■ **Assigned task**
This exercise calls for the line with "Landwirtschaftsbetrieben od", the line with "Manövrierfähigkeit.", and all lines between them in the material below, output exactly and with no other lines.

■ **Information supplied**
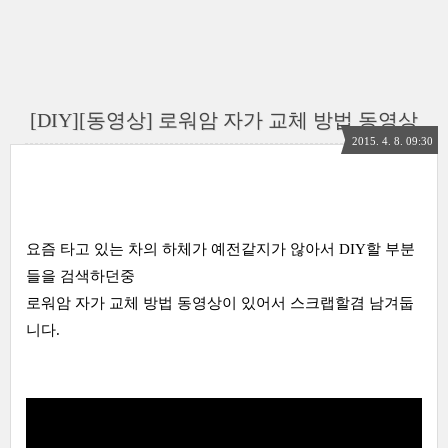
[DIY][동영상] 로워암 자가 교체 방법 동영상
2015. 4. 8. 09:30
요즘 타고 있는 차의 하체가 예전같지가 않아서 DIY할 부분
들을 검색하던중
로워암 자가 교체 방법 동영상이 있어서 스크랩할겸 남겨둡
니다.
* * *
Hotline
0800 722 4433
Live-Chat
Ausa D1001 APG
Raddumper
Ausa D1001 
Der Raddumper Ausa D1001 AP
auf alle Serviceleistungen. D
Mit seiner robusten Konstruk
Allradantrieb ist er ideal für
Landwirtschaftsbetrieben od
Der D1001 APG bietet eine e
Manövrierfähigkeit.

■ **Exercise result**
Landwirtschaftsbetrieben od
Der D1001 APG bietet eine e
Manövrierfähigkeit.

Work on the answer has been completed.